Beyond the Triumph fallout, another issue clouding Wave season is the strength of European demand. Wall said he’s having a “phenomenal year” in Europe due in part to better agent training.

Grace Dieleman, of Cruise Holidays of Chatham-Kent in Ontario, also said her European business is strong.

Joe McClureBut Europe is soft at Montrose Travel, McClure said. And another Canadian Cruise Holidays agent, Samuel Spencer of Calgary, said that despite some clever promotions from the cruise lines, his numbers remain depressed for big-ship European cruises.

“High summer airfare is once again a deterrent to price-sensitive cruisers,” he said.

In addition, many customers seem to be hanging back and not taking advantage of new value-added promotions such as Celebrity Cruises’ 123Go. When they do book to Europe, Spencer said, it is often too late to get decent airfares, which hurts the travel agent because such a large part of the overall price of the vacation is not eligible for commission.

Many cruise brands owned by public companies are restricted by Securities and Exchange Commission rules on what they can say about pricing and booking during Wave season.

In his April 3 report, Jefferies analyst Rennardson said it appears to have gone better at Royal Caribbean and Norwegian than at Carnival Corp.

For close-in bookings, Rennardson said almost all Carnival Corp. brands are in negative territory, with the Euro-centric P&O, Cunard Line and Costa suffering the most.

Prices for Carnival Corp. cruises sailing within three months are down 8.9%, compared with increases of 7.7% for RCCL and 7.1% for Norwegian Cruise Line Holdings, leading Rennardson to conclude that the latter two are benefiting from Carnival’s troubles.

For cruises sailing four to 12 months from now, the picture is more muddled, with prices at Carnival (down 0.7%) and RCCL (down 3.3%) lower than last year but Norwegian (up 4.7%) in the black.

Rennardson said RCCL is being dragged down by a 23% price decline at its Spanish brand, Pullmantur.

Overall, pricing trends have deteriorated over the past few months, following a period of improvement in waning months of last year.

“Given the easy comparisons of 2012,” Rennardson wrote, “the 2013 ‘Wave booking period’ is more important than ever, with share prices vulnerable to any perceived pricing weakness as cruise pricing in the first few months of the new year is often a good barometer for the rest of the year.”

One bit of good news that doesn’t seem to have made much difference is the stock market’s rise into record territory. New wealth might yet translate into higher cruise bookings and prices, although outside of luxury products, Wall said he doesn’t find much correlation.

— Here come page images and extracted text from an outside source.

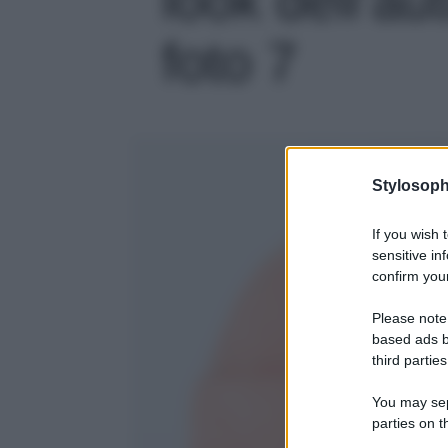
foto 7
Stylosoph
If you wish 
sensitive in
confirm your
Please note
based ads b
third parties
You may sepa
parties on t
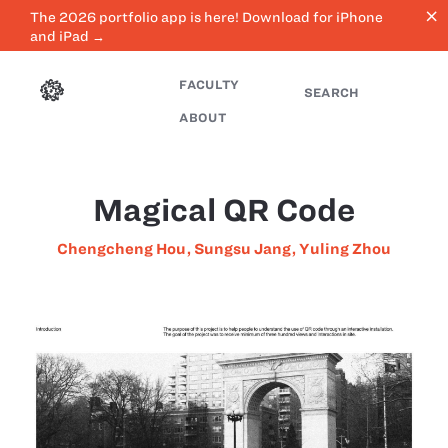
close
The 2026 portfolio app is here! Download for iPhone
and iPad →
FACULTY
SEARCH
ABOUT
Magical QR Code
Chengcheng Hou
,
Sungsu Jang
,
Yuling Zhou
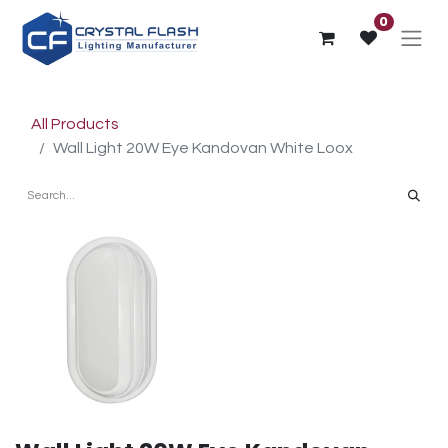
0
All Products
Wall Light 20W Eye Kandovan White Loox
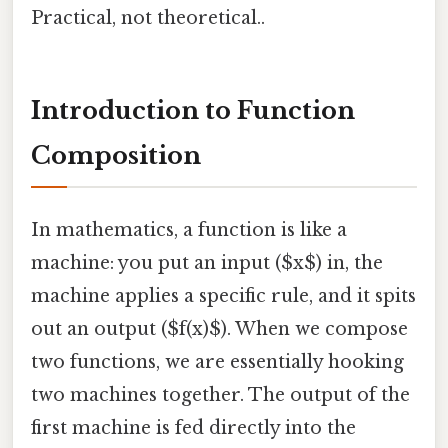
Practical, not theoretical..
Introduction to Function
Composition
In mathematics, a function is like a
machine: you put an input ($x$) in, the
machine applies a specific rule, and it spits
out an output ($f(x)$). When we compose
two functions, we are essentially hooking
two machines together. The output of the
first machine is fed directly into the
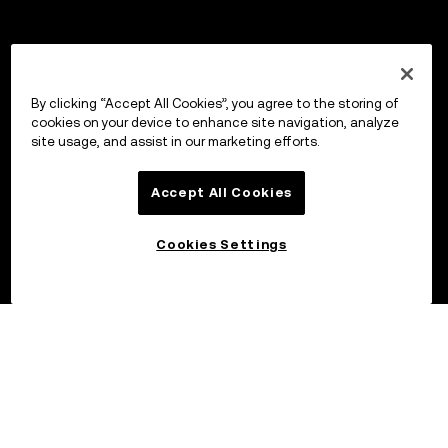
By clicking “Accept All Cookies”, you agree to the storing of
cookies on your device to enhance site navigation, analyze
site usage, and assist in our marketing efforts.
Accept All Cookies
Cookies Settings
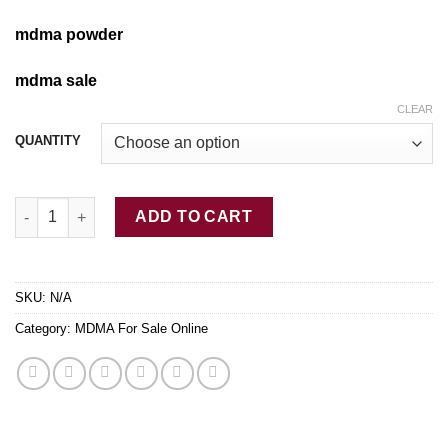
mdma powder
mdma sale
CLEAR
QUANTITY
Buy Yellow MDMA Online quantity
ADD TO CART
SKU:
N/A
Category:
MDMA For Sale Online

Likely of more benefit, said Weisner of CruiseDeals, would be a lasting upturn in home prices.

On that point, Weisner said he’s encouraged. For the first time in a long time, home values have been advancing month after month in a consistent fashion, giving worried homeowners some peace of mind.

“I really do believe, from a personal point of view, that [rising home prices] is going to be a better catalyst for leisure travel sales than the [stock] market,” Weisner said.